At least 130 people have been rescued from the rubble as of Friday morning, but Taruta reported there are still hundreds more waiting to be pulled out. The theater’s bomb shelter had three sections and it is unknown how many of them held.

Russia claimed that the theater was not their target in the bombing, but the Mariupol city council called the attack “deliberate and cynical.” Russia has already hit multiple civilian buildings, including a children’s and maternity hospital in the city.

Satellite images, obtained from Maxar Technologies, show that the word “children” had been written in Russian around the theater, signaling to Russian jets that the building should not be targeted.

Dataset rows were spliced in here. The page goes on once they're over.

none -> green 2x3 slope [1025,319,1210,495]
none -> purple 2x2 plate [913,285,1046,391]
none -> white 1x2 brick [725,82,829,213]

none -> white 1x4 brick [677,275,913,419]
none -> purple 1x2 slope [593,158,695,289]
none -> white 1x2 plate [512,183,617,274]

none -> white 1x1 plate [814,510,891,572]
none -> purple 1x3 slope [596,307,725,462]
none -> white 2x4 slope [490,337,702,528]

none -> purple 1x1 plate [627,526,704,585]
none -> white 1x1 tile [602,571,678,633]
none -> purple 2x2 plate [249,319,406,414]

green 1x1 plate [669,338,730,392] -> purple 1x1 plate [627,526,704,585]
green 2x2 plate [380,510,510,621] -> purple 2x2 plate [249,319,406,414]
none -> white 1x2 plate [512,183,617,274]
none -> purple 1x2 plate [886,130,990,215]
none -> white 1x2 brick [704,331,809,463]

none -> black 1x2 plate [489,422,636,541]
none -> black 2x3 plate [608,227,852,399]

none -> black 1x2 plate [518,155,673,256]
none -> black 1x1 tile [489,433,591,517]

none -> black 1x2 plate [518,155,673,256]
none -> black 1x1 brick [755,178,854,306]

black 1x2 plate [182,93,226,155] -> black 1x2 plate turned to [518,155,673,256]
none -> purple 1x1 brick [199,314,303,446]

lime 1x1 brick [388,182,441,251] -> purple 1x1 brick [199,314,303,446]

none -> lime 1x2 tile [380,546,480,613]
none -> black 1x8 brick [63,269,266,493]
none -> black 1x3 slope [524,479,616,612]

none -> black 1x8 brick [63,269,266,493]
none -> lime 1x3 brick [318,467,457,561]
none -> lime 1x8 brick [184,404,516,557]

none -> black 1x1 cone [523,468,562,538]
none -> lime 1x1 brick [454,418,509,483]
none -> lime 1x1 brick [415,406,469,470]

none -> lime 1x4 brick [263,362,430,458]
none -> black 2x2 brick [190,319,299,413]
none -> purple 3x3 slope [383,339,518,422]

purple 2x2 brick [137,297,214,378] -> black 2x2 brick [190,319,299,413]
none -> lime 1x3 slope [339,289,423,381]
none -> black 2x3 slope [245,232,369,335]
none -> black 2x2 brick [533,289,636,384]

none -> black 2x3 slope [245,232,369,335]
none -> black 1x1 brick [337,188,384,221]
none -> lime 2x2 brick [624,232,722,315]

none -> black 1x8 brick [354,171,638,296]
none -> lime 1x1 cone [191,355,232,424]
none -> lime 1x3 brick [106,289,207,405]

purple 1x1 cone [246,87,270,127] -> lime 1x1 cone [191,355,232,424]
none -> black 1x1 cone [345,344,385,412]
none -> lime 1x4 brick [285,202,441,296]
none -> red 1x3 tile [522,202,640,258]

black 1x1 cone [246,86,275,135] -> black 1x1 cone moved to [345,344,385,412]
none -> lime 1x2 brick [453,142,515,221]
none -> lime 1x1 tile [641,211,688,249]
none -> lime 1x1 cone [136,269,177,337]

Several countries, including Italy, have pledged to help rebuild the theater.

“Italy is ready to rebuild the Theatre of #Mariupol. The cabinet of Ministers has approved my proposal to offer #Ukraine the resources and means to rebuild it as soon as possible. Theaters of all countries belong to the whole humanity #worldheritage,” Italian culture minister Dario Franceschini wrote in a tweet.

“Thanks @dariofrance,” Ukrainian President Volodymyr Zelensky responded. “You set a good example to follow. Together we will rebuild the country to the last brick.”

Mariupol has been hit hard in Russia’s attack on Ukraine, and an estimated 300,000 remain trapped in the city cut off from electricity, gas and running water.